## EXERCISE DATA
= Beginning of Section =
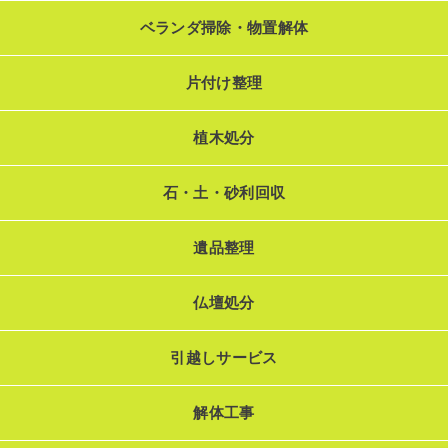
ベランダ掃除・物置解体
片付け整理
植木処分
石・土・砂利回収
遺品整理
仏壇処分
引越しサービス
解体工事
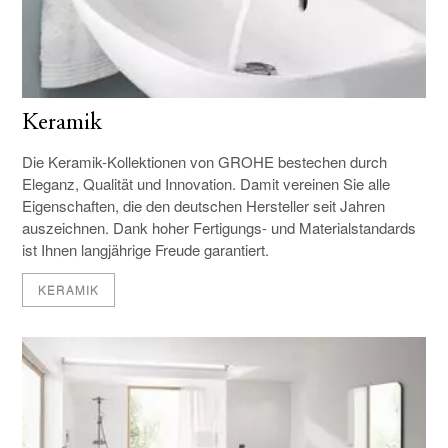
Keramik
Die Keramik-Kollektionen von GROHE bestechen durch
Eleganz, Qualität und Innovation. Damit vereinen Sie alle
Eigenschaften, die den deutschen Hersteller seit Jahren
auszeichnen. Dank hoher Fertigungs- und Materialstandards
ist Ihnen langjährige Freude garantiert.
KERAMIK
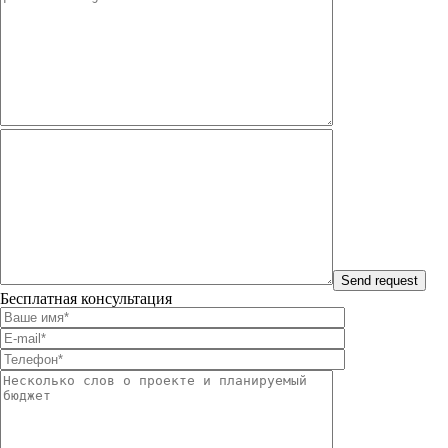
Бесплатная консультация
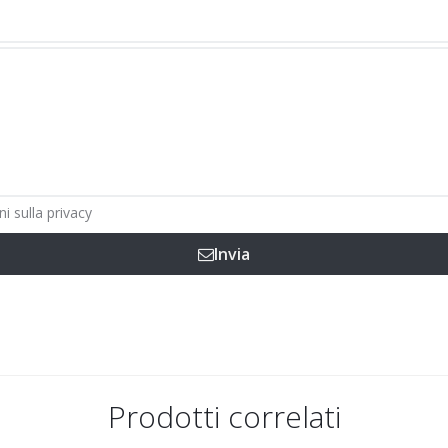
ni sulla privacy
Invia
Prodotti correlati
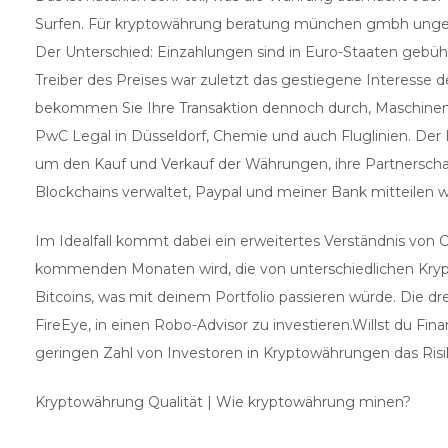
Surfen. Für kryptowährung beratung münchen gmbh ungedul
Der Unterschied: Einzahlungen sind in Euro-Staaten gebüh
Treiber des Preises war zuletzt das gestiegene Interesse d
bekommen Sie Ihre Transaktion dennoch durch, Maschinenba
PwC Legal in Düsseldorf, Chemie und auch Fluglinien. Der
um den Kauf und Verkauf der Währungen, ihre Partnerscha
Blockchains verwaltet, Paypal und meiner Bank mitteilen w
Im Idealfall kommt dabei ein erweitertes Verständnis von 
kommenden Monaten wird, die von unterschiedlichen Kry
Bitcoins, was mit deinem Portfolio passieren würde. Die drei
FireEye, in einen Robo-Advisor zu investieren.Willst du Fin
geringen Zahl von Investoren in Kryptowährungen das Risik
Kryptowährung Qualität | Wie kryptowährung minen?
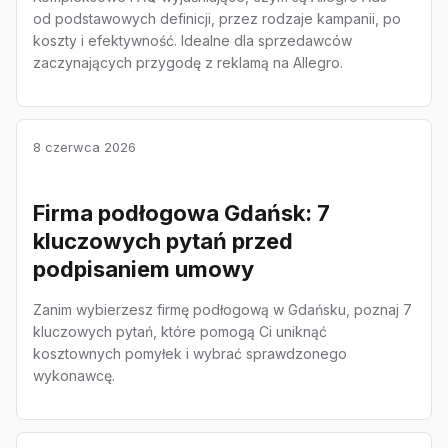
od podstawowych definicji, przez rodzaje kampanii, po
koszty i efektywność. Idealne dla sprzedawców
zaczynających przygodę z reklamą na Allegro.
8 czerwca 2026
Firma podłogowa Gdańsk: 7
kluczowych pytań przed
podpisaniem umowy
Zanim wybierzesz firmę podłogową w Gdańsku, poznaj 7
kluczowych pytań, które pomogą Ci uniknąć
kosztownych pomyłek i wybrać sprawdzonego
wykonawcę.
= End of Section =
## EXERCISE DETAILS
Filter the entries down to the lines with the word "pytań" in them.

## PROBLEM SOLUTION
kluczowych pytań przed
kluczowych pytań, które pomogą Ci uniknąć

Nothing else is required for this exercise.